After hearing testimony from attorney Tiffany McAuley, who said that Mrs. Makowski appeared to understand the settlement at the time she explained it and that the inked language was there when she signed the papers, Babb granted a motion by Brickman Management Co. and B & B Cash Grocery Stores Inc. to enforce the settlement and any sanctions that might apply to future violations.
The Makowskis said during the hearing that under the agreement they face $25,000 fine for each time they discuss the settlement. Stephen Ngo, the attorney for the restaurant owner and shopping center, said his clients aren't interested in punishing the Makowskis for the past but want to move forward and be done with the case.
"What if I refuse to sign it?" Mrs. Makowski said of the paperwork, which she said takes away her constitutional right to freedom of speech, a right her husband said he fought for in Vietnam.
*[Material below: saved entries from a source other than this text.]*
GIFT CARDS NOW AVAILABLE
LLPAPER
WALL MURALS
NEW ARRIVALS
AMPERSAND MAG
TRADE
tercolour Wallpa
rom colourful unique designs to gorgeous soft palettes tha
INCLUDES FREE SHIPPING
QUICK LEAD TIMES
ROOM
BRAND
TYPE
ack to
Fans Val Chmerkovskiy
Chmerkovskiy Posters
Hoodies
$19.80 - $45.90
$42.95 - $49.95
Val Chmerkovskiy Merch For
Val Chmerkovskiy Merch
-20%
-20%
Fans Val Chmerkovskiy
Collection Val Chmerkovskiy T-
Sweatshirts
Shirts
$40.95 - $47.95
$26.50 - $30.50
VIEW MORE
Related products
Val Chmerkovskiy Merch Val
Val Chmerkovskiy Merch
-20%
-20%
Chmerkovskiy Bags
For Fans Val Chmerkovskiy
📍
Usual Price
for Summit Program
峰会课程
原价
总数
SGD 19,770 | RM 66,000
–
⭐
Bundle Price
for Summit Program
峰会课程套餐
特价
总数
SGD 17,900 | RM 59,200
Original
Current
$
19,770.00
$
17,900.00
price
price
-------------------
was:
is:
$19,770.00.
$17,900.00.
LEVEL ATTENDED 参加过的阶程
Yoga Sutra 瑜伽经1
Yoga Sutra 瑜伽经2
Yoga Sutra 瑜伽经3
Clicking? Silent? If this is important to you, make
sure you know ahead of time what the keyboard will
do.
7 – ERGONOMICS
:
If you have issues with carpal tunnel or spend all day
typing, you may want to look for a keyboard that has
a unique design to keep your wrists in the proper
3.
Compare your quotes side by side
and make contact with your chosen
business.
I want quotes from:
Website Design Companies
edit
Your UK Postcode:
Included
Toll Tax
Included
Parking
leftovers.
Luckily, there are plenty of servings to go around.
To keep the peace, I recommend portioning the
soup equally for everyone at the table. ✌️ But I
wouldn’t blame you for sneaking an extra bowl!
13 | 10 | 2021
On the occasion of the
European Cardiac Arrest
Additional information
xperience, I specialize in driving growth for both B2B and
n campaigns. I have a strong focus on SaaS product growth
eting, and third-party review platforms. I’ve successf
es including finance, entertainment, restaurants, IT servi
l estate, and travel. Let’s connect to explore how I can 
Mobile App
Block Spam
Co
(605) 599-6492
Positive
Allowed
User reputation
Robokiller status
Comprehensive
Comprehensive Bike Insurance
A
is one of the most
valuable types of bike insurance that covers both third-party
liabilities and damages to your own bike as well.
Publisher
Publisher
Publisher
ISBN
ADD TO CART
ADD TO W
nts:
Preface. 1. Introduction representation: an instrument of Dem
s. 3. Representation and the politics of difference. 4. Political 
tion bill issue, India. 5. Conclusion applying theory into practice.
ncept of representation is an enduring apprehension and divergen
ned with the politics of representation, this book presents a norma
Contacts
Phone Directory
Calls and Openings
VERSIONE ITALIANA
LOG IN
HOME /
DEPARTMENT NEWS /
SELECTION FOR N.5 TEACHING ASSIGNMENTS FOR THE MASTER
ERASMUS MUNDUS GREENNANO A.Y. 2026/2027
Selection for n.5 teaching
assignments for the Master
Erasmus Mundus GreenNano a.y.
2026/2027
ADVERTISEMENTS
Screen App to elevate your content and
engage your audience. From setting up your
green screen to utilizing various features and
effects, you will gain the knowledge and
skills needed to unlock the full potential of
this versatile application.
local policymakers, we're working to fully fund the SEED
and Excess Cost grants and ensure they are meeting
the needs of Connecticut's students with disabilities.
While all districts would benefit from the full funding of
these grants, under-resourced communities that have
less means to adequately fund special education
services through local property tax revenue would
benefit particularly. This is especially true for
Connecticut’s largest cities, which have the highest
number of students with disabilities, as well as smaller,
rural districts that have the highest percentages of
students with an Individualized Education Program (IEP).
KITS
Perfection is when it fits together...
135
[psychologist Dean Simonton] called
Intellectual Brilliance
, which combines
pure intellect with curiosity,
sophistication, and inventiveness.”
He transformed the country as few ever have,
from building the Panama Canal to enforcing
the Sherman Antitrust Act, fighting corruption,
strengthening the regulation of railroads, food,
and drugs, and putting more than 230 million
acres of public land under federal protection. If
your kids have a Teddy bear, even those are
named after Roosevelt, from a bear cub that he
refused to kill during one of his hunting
"Ma'am, I don't want to hold you in contempt of court," Babb said. "I can enforce it without your signature, but frankly we'd prefer to have your signature."
Mrs. Makowski signed the papers "unwillingly" and promised to renew her fight for criminal charges against Martin Robles-Taylor, the other man involved in the 4 a.m. fight with her son.
The couple has been to 10 private investigators. The latest one did a frame-by-frame breakdown of the restaurant surveillance video that authorities said clearly showed Anthony Makowski was the aggressor.
"We are done with this case and will continue to be done," assistant state attorney Manuel Garcia said Wednesday. He said numerous prosecutors, including State Attorney Bernie McCabe, reviewed the case.
Pasco sheriff's spokesman Kevin Doll said the Makowskis had visited the Sheriff's Office but deputies had not received any enhanced video.
Mrs. Makowski said they planned to leave a copy as soon as they get rid of any extraneous material. They don't want it to be too long and try anyone's patience. They say it clearly vindicates their son.
"We don't want them to be able to tell us 'no,'" she said.